▶ _Task requirements_
Leave out every picture and set down, exactly, the lines below from the one holding "About this business" up to and including the one holding "is of the syndrome".

[Records drawn from a dataset]
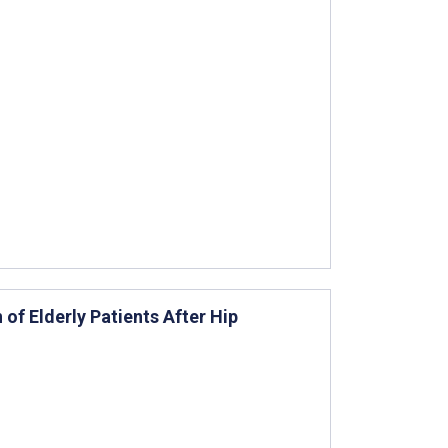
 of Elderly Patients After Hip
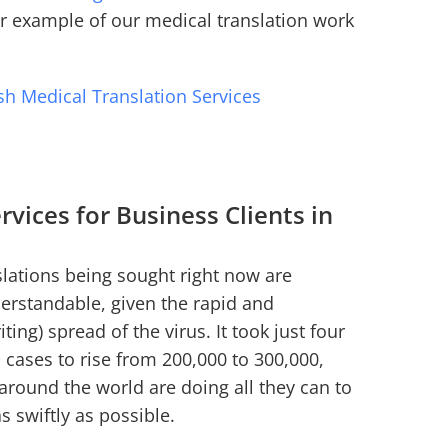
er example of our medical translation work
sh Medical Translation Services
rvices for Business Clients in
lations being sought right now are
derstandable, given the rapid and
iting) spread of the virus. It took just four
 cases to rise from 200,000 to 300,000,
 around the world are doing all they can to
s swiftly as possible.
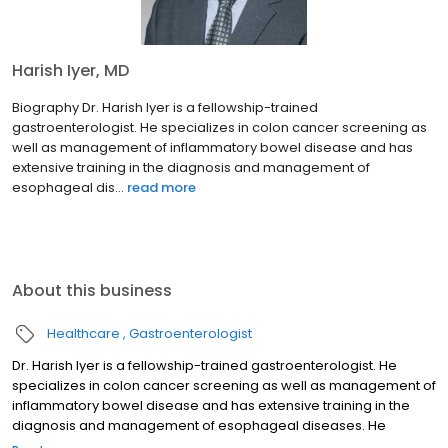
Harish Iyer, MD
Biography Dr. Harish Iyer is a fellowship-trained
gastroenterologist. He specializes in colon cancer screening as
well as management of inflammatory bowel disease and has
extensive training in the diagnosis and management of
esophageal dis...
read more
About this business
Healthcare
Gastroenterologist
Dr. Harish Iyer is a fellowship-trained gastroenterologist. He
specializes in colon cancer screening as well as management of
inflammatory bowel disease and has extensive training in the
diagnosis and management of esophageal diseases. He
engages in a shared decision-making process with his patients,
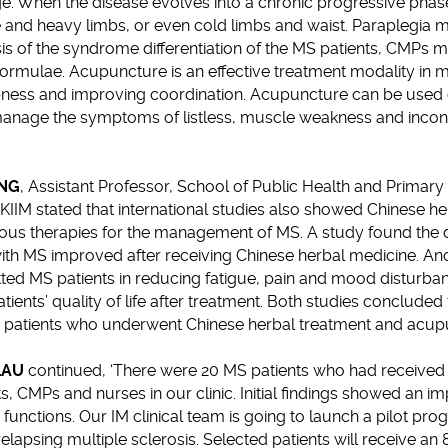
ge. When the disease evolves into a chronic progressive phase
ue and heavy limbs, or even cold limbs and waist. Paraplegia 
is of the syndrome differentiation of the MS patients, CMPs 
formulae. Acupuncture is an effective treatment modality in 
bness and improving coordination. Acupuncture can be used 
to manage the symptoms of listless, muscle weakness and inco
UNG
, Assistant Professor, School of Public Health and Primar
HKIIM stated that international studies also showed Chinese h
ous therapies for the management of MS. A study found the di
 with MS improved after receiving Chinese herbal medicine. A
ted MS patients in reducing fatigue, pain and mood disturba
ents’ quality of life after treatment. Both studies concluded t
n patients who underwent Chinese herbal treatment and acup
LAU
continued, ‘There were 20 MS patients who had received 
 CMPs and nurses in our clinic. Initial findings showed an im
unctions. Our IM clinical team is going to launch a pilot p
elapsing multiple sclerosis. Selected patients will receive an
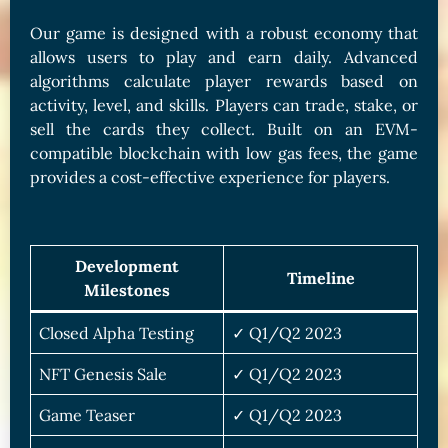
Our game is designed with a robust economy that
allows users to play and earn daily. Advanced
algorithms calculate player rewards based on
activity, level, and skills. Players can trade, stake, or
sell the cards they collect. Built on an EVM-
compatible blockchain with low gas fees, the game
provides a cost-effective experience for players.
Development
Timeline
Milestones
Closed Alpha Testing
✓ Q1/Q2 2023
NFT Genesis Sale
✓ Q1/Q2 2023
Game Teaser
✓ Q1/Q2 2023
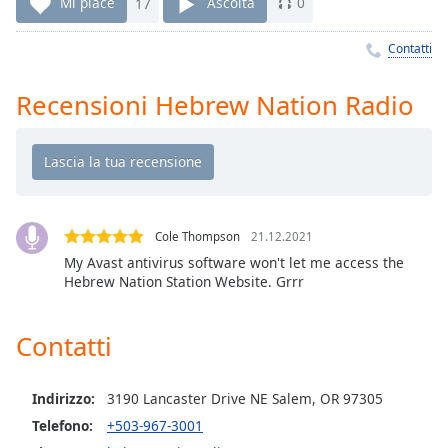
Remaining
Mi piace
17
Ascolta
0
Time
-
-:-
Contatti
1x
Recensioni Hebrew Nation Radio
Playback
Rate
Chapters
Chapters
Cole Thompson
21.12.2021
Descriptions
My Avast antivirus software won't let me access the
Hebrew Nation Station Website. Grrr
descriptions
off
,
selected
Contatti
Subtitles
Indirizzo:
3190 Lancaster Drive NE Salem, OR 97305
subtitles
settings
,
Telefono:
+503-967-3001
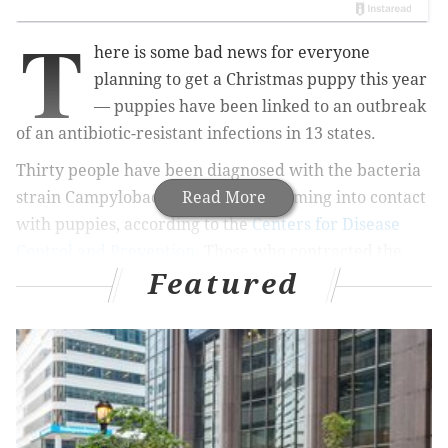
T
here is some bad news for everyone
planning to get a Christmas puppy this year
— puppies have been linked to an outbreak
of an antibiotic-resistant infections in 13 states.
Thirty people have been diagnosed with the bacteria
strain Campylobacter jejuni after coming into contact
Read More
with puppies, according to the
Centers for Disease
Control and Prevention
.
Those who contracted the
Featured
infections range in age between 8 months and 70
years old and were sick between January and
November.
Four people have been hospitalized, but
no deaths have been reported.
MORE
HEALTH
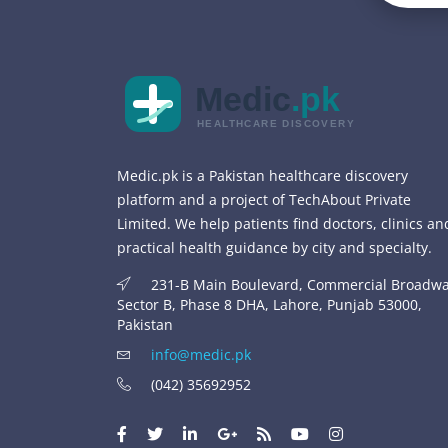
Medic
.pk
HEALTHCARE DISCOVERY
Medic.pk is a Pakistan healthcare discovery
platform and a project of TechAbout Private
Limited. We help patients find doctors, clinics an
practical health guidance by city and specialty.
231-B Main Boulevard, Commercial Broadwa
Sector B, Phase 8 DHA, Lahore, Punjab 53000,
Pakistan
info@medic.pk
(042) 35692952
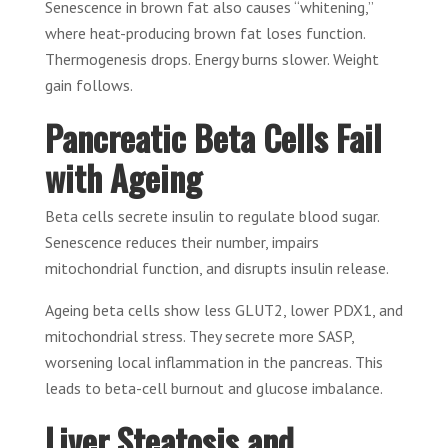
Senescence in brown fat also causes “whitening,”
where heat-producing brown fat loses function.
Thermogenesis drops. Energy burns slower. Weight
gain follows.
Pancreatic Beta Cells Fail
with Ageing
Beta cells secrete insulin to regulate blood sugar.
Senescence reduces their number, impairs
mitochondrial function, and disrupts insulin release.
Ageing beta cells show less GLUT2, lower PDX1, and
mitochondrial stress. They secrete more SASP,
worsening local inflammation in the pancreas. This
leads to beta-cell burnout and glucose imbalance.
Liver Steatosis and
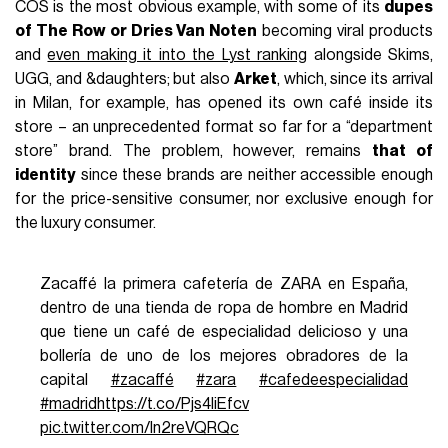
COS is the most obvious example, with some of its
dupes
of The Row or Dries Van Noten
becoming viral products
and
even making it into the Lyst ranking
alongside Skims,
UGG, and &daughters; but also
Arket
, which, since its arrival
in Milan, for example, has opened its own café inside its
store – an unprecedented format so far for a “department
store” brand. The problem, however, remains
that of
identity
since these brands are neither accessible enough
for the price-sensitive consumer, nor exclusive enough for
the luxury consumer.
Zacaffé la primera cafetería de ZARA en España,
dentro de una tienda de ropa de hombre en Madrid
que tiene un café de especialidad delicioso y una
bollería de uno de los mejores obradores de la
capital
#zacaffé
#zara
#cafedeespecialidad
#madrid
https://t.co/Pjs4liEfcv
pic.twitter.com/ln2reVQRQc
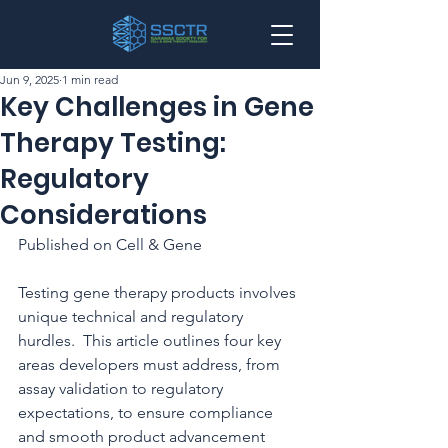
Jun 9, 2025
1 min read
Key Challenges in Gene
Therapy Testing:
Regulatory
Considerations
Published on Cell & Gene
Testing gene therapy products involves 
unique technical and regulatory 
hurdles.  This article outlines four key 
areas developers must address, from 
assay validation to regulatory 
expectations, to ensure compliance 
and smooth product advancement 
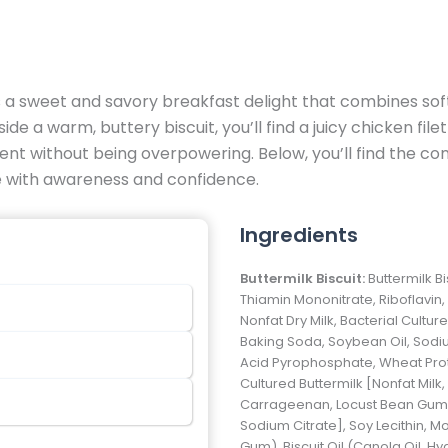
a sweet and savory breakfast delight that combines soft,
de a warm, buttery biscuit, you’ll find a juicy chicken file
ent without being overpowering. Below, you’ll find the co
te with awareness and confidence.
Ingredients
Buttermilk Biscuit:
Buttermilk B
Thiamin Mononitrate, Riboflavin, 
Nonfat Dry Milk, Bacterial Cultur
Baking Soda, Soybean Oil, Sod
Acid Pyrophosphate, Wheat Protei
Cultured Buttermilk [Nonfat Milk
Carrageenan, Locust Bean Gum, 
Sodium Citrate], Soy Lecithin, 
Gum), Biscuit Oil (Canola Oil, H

* * *

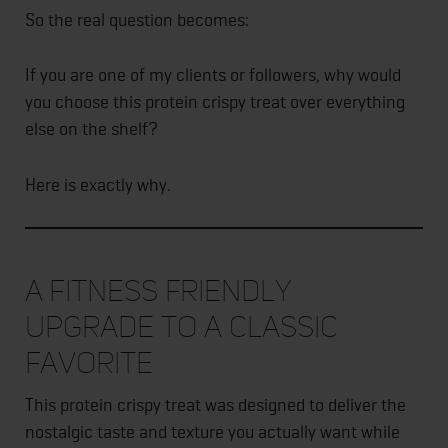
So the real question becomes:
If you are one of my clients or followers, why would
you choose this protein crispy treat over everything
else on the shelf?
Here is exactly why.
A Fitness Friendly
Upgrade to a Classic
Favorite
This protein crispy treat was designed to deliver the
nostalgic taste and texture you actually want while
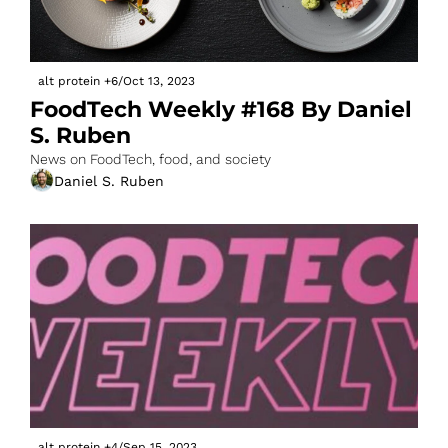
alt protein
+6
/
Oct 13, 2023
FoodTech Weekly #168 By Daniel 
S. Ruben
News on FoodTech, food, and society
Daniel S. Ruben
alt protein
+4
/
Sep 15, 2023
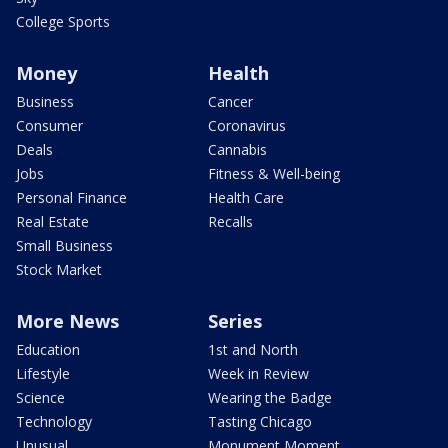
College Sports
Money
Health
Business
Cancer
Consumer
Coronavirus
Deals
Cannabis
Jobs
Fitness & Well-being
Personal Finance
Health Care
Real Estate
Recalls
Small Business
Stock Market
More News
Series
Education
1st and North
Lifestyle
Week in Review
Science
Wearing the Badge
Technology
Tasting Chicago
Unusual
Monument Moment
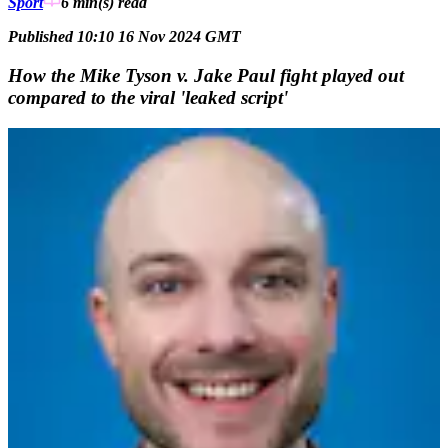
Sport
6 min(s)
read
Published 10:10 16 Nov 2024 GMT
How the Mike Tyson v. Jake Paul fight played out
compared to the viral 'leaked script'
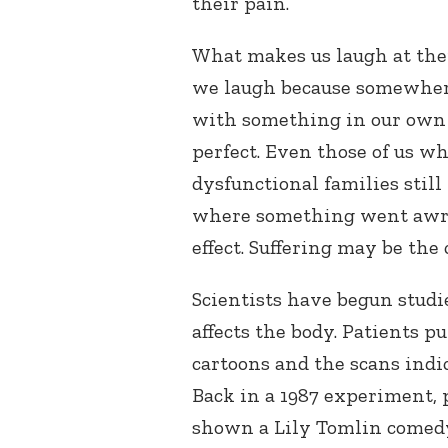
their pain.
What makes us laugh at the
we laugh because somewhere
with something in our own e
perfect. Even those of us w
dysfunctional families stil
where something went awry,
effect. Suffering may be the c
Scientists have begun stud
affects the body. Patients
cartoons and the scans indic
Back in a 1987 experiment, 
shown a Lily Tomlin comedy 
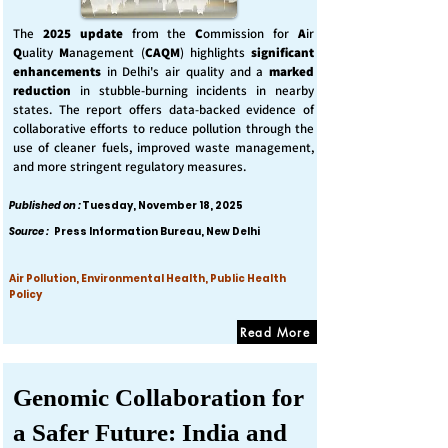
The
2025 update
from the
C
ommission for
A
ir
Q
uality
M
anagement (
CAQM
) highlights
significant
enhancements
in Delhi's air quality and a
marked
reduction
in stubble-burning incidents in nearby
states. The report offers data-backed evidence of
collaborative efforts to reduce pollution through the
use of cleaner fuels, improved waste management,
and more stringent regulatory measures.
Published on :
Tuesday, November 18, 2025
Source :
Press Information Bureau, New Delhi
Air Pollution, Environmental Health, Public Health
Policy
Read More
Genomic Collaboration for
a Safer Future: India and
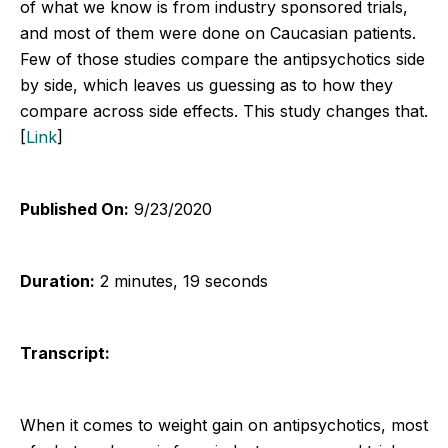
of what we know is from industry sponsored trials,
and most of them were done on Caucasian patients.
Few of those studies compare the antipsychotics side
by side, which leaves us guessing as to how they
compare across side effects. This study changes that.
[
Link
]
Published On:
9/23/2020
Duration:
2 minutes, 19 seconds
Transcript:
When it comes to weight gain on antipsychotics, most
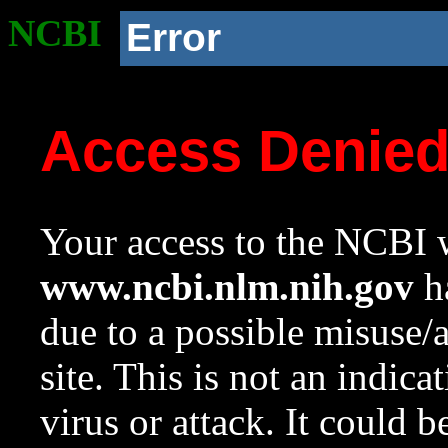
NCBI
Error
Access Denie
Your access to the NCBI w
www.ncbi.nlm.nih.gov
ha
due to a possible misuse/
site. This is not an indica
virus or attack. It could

▶ _Response below_
About this business
Healthcare
Gastroenterologist
Dr. Harish Iyer is a fellowship-trained gastroenterologist. He
specializes in colon cancer screening as well as management of
inflammatory bowel disease and has extensive training in the
diagnosis and management of esophageal diseases. He
engages in a shared decision-making process with his patients,
ge. When the disease evolves into a chronic progressive phase
ue and heavy limbs, or even cold limbs and waist. Paraplegia 
is of the syndrome differentiation of the MS patients, CMPs 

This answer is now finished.